> Selected excerpt:
<<<<

In Education, What’s Really Important.

As a school administrator, one of the best parts of my job is seeing students mature into young adults.  Keep in mind it’s only one part.  Getting a paycheck is also quite pleasant.Really?

I see first graders grow up and become Prom King or Queen.  I blink my eyes and the fourth graders who play soccer or basketball during recess are now playing on high school teams.  Little kids who sing their hearts out in music class suddenly become the lead performers in the high school musical.

Time goes by so quickly (a sure sign of old age).  The experiences we have with our kids when they are young are valuable.  It is the basis of how successful they will become as adults.

This is why parents are always concerned about their child’s education.  They want everything to go just right (and in my case to make sure The Evil Spawn is self-efficient enough to live in her home after she graduates).

Parents want the best for their son or daughter and that’s how it should be.

They worry about getting them in the right school.  They worry about them having an advanced curriculum.  They are concerned about getting them placed with the proper teacher.

>>>>

Recorded data
<<<<

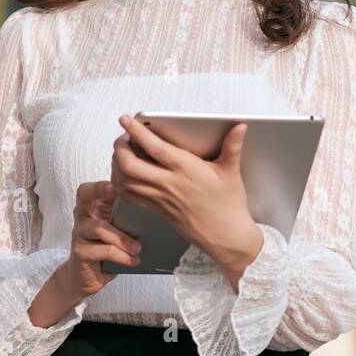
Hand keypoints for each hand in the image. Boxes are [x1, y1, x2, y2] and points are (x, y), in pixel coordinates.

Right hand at [63, 180, 142, 300]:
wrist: (88, 278)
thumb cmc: (107, 249)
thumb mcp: (117, 229)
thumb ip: (126, 215)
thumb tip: (157, 206)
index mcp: (93, 207)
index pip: (92, 187)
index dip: (102, 182)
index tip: (116, 180)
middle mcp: (83, 216)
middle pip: (84, 196)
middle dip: (99, 190)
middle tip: (114, 191)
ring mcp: (79, 233)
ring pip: (99, 227)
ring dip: (122, 238)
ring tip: (138, 248)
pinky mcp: (80, 253)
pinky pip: (103, 250)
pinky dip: (122, 256)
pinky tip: (133, 260)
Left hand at [111, 115, 262, 276]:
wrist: (225, 236)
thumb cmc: (228, 205)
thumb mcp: (231, 171)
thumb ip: (232, 146)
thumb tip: (239, 127)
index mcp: (186, 169)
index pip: (154, 147)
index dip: (137, 131)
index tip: (126, 119)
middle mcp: (169, 183)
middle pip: (130, 165)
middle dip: (119, 148)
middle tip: (123, 137)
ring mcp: (160, 198)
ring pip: (124, 181)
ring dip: (116, 165)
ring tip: (121, 152)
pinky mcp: (156, 210)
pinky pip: (129, 196)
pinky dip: (119, 183)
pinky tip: (123, 174)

>>>>

> What this exercise asks:
1. Repeat the post on what matters in education from "As a school" up to and including "high school musical.", renaming "high school" as "secondary school" wherever it occurs.
2. Write what comes next in the post on what matters in education, starting after its final sentence.
These rows come from a separate source.

> Exercise answers:
1.
As a school administrator, one of the best parts of my job is seeing students mature into young adults.  Keep in mind it’s only one part.  Getting a paycheck is also quite pleasant.Really?

I see first graders grow up and become Prom King or Queen.  I blink my eyes and the fourth graders who play soccer or basketball during recess are now playing on secondary school teams.  Little kids who sing their hearts out in music class suddenly become the lead performers in the secondary school musical.

2.
I think all of these concerns are valid, but in my opinion they are not the biggest issue in regards to a student having a positive school experience.

The number one thing a student needs to be successful is placement in the right class with the right mix of students.

In the correct situation with the right peer group, a student can make wonderful progress.

Academics can improve.  Behavior will be appropriate.  Attitude won’t be a problem (until they become teenagers… then it’s every man, woman, and child for themselves).

Without the right peers, all of this can go the wrong direction.

A good class can bring everyone along for the ride.  Every student will maximize their potential.  A bad class can drag everyone down to the bottom.

This doesn’t mean they all have to be “A” students.  It’s more about their personalities meshing.

Student placement in the right class far outweighs the right teacher or certain school building.

I don’t discourage parents from worrying about their child’s school, teacher, or curriculum.

They just shouldn’t forget to worry about the peer group that will surround their son or daughter for the next 13 years (if all goes well, of course).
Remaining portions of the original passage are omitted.